[Data entries]

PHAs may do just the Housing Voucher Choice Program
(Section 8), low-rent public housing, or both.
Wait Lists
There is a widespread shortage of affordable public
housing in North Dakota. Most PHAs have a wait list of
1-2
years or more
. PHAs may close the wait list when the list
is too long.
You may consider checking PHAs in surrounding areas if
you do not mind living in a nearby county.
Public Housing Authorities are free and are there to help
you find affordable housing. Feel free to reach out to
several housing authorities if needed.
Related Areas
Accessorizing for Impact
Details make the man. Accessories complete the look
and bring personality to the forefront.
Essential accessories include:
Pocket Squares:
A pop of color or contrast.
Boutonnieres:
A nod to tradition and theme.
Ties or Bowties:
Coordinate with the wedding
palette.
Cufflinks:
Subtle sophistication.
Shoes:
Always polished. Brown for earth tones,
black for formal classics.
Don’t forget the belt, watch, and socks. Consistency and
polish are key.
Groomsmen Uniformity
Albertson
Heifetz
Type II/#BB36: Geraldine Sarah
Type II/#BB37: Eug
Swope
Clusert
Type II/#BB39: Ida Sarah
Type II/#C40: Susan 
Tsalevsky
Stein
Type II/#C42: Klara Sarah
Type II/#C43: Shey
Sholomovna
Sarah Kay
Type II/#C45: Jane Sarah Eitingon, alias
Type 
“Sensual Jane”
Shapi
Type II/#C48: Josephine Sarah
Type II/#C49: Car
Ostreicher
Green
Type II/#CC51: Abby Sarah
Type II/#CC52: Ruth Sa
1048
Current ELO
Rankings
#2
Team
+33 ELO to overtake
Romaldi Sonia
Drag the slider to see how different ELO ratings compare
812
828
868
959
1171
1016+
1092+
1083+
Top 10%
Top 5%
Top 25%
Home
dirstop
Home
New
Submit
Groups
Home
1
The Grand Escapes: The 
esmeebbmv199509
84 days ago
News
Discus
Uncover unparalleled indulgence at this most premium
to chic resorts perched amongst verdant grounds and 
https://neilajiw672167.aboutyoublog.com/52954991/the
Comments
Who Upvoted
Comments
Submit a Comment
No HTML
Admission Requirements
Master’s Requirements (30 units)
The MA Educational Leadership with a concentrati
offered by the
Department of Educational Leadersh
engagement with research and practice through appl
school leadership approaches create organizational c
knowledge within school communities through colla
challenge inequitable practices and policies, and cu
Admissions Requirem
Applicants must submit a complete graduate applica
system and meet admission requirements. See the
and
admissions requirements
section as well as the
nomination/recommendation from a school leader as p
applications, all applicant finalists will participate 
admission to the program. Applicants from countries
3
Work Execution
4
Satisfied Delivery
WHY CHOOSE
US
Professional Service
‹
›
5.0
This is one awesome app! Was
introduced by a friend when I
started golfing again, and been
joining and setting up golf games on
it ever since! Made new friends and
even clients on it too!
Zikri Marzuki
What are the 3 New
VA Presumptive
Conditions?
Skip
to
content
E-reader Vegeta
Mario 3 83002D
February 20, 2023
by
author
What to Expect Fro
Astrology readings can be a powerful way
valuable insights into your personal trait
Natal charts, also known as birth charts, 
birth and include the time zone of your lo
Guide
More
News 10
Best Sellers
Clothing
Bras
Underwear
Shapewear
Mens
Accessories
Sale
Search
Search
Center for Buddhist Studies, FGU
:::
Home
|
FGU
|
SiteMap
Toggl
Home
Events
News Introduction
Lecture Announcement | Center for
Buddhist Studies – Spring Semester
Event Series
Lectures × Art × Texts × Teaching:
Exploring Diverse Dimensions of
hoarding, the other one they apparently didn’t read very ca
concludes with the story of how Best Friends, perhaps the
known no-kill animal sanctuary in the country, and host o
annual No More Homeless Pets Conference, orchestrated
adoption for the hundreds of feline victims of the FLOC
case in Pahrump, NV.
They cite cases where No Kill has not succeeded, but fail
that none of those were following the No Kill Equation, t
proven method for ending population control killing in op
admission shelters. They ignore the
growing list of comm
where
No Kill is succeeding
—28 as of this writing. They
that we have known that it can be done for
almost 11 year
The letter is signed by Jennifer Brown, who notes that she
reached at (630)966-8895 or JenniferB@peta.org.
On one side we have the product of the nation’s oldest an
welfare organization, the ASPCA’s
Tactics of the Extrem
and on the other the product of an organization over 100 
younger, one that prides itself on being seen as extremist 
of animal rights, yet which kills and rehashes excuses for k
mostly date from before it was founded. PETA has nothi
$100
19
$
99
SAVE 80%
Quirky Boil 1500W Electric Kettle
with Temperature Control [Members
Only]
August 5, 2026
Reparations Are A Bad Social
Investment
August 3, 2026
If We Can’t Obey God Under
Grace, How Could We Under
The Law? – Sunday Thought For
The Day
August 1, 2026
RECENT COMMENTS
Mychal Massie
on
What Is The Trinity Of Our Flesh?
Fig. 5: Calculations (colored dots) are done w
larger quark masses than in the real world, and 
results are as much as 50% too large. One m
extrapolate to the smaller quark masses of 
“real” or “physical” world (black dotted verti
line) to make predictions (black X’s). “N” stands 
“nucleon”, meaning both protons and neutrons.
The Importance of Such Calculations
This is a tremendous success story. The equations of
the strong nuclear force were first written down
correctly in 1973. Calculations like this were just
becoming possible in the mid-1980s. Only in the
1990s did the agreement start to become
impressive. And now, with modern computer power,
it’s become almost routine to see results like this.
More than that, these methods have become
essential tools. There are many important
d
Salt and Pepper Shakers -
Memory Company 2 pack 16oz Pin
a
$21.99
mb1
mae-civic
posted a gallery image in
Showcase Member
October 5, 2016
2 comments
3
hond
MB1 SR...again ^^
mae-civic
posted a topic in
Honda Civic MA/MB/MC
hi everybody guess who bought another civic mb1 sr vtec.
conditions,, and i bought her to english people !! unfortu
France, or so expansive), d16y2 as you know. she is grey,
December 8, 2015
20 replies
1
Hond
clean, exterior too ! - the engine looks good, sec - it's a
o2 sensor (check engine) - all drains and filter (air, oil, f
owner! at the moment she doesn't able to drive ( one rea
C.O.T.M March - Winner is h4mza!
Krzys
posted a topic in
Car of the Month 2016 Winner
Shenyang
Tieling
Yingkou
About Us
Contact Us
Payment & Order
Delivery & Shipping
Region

**TASK DESCRIPTION**
Of all the lines above, tally those with the word "black". Write the total only.

**TASK ANSWER**
3